Beauty Papers #4
Now on its fourth issue, Beauty Papers explores etiquette, using its trademark bold and playful imagery to look at age-old tropes and broken rules.
Beauty Papers is a biannual magazine that considers the culture of beauty, rethinking oppressive beauty manuals to bring forward a ‘punk antidote to today’s beauty industry’. Helmed by editor-in-chief Maxine Leonard and creative director Valerie Wicks, the magazine was conceived as a way to ‘screw the formula’, and rewrite the beauty rules, which makes their choice of theme, etiquette, particularly tongue-in-cheek.
Highlights include a piece by Jennifer Clement, which looks at the rules of East Village in the 1980s (top), and an analysis by Anabel Cutler of the austere world of debutante balls, from their conception through to their relevance today (above).

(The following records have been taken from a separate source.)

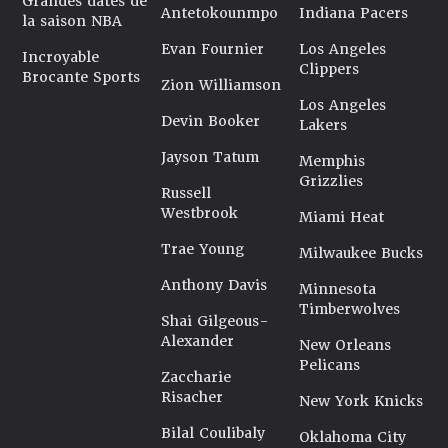
Grandes dates de
Antetokounmpo
Indiana Pacers
la saison NBA
Evan Fournier
Los Angeles
Incroyable
Clippers
Brocante Sports
Zion Williamson
Los Angeles
Devin Booker
Lakers
Jayson Tatum
Memphis
Grizzlies
Russell
Westbrook
Miami Heat
Trae Young
Milwaukee Bucks
Anthony Davis
Minnesota
Timberwolves
Shai Gilgeous-
Alexander
New Orleans
Pelicans
Zaccharie
Risacher
New York Knicks
Bilal Coulibaly
Oklahoma City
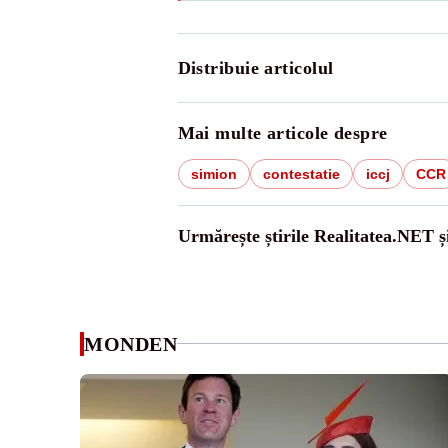
Distribuie articolul
Mai multe articole despre
simion
contestatie
iccj
CCR
Urmărește știrile Realitatea.NET ș
MONDEN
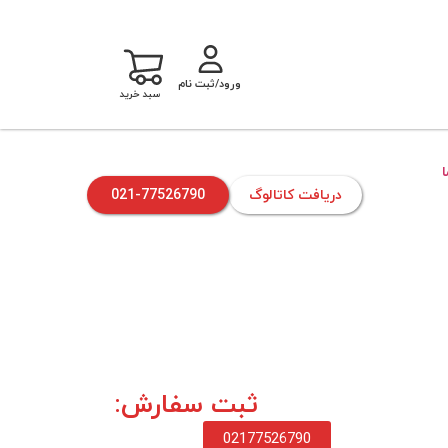
ورود/ثبت نام
سبد خرید
دریافت کاتالوگ
021-77526790
ثبت سفارش:
02177526790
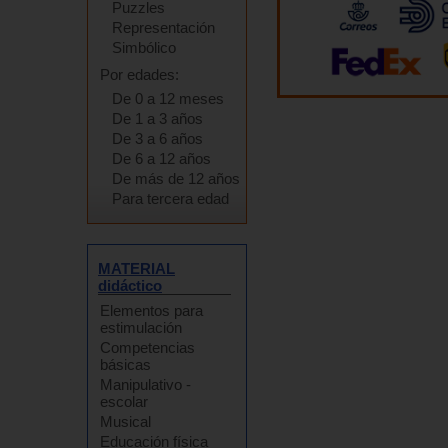
Puzzles
Representación
Simbólico
Por edades:
De 0 a 12 meses
De 1 a 3 años
De 3 a 6 años
De 6 a 12 años
De más de 12 años
Para tercera edad
MATERIAL
didáctico
Elementos para
estimulación
Competencias
básicas
Manipulativo -
escolar
Musical
Educación física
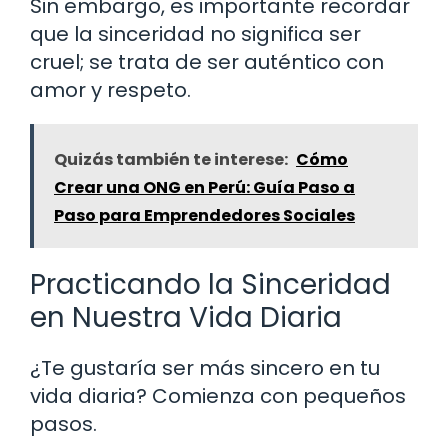
Sin embargo, es importante recordar
que la sinceridad no significa ser
cruel; se trata de ser auténtico con
amor y respeto.
Quizás también te interese:
Cómo
Crear una ONG en Perú: Guía Paso a
Paso para Emprendedores Sociales
Practicando la Sinceridad
en Nuestra Vida Diaria
¿Te gustaría ser más sincero en tu
vida diaria? Comienza con pequeños
pasos.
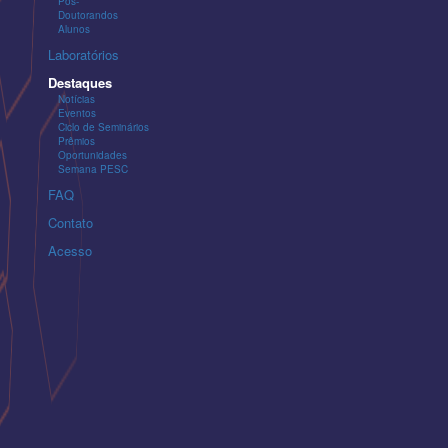
Pós-
Doutorandos
Alunos
Laboratórios
Destaques
Notícias
Eventos
Ciclo de Seminários
Prêmios
Oportunidades
Semana PESC
FAQ
Contato
Acesso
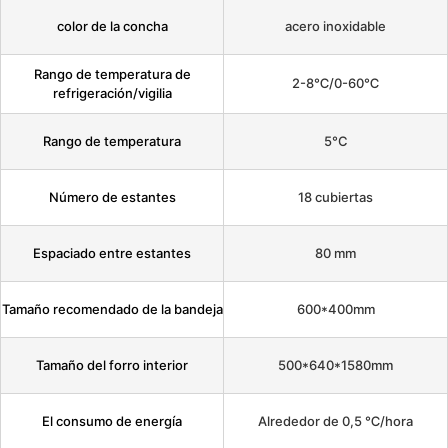
color de la concha
acero inoxidable
Rango de temperatura de
2-8℃/0-60℃
refrigeración/vigilia
Rango de temperatura
5°C
Número de estantes
18 cubiertas
Espaciado entre estantes
80 mm
Tamaño recomendado de la bandeja
600*400mm
Tamaño del forro interior
500*640*1580mm
El consumo de energía
Alrededor de 0,5 ℃/hora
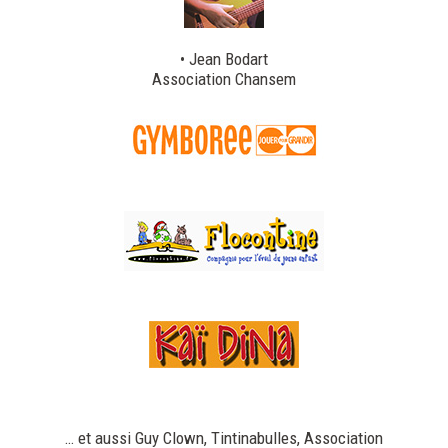
• Jean Bodart
Association Chansem
… et aussi Guy Clown, Tintinabulles, Association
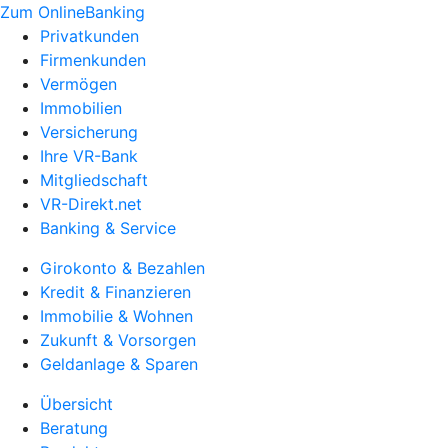
Zum OnlineBanking
Privatkunden
Firmenkunden
Vermögen
Immobilien
Versicherung
Ihre VR-Bank
Mitgliedschaft
VR-Direkt.net
Banking & Service
Girokonto & Bezahlen
Kredit & Finanzieren
Immobilie & Wohnen
Zukunft & Vorsorgen
Geldanlage & Sparen
Übersicht
Beratung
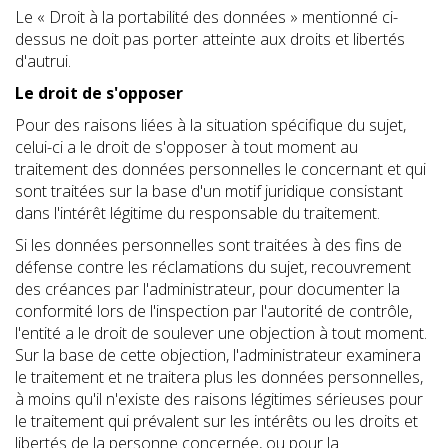
Le « Droit à la portabilité des données » mentionné ci-
dessus ne doit pas porter atteinte aux droits et libertés
d'autrui.
Le droit de s'opposer
Pour des raisons liées à la situation spécifique du sujet,
celui-ci a le droit de s'opposer à tout moment au
traitement des données personnelles le concernant et qui
sont traitées sur la base d'un motif juridique consistant
dans l'intérêt légitime du responsable du traitement.
Si les données personnelles sont traitées à des fins de
défense contre les réclamations du sujet, recouvrement
des créances par l'administrateur, pour documenter la
conformité lors de l'inspection par l'autorité de contrôle,
l'entité a le droit de soulever une objection à tout moment.
Sur la base de cette objection, l'administrateur examinera
le traitement et ne traitera plus les données personnelles,
à moins qu'il n'existe des raisons légitimes sérieuses pour
le traitement qui prévalent sur les intérêts ou les droits et
libertés de la personne concernée, ou pour la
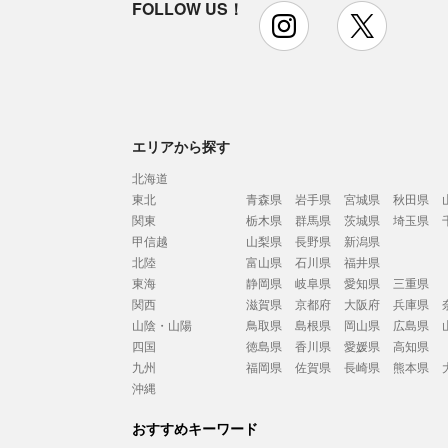
FOLLOW US！
instagram
x
エリアから探す
北海道
東北
青森県
岩手県
宮城県
秋田県
関東
栃木県
群馬県
茨城県
埼玉県
甲信越
山梨県
長野県
新潟県
北陸
富山県
石川県
福井県
東海
静岡県
岐阜県
愛知県
三重県
関西
滋賀県
京都府
大阪府
兵庫県
山陰・山陽
鳥取県
島根県
岡山県
広島県
四国
徳島県
香川県
愛媛県
高知県
九州
福岡県
佐賀県
長崎県
熊本県
沖縄
おすすめキーワード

The topic inspires the photo-series ‘Promenade’ by Horst Diekgerdes (also above), which features bright portraits of girls wearing haute couture, staring blankly into the camera.
The magazine is beautifully curated throughout, from a vivid shoot inspired by Japanese fashion magazine Pichi Lemon (above), to a booklet slotted into the latter half of a magazine entitled ‘A Family Album’, consisting of photographs from Roberto Maffi’s archives (also above).
Elsewhere, there is a focus on hair; an interview with influential hairstylist Odile Gilbert, and a piece by Julia Heita and Rudi Lewis that looks at the role of hair across humanity (above), are both stand-out features in this rich and exciting issue.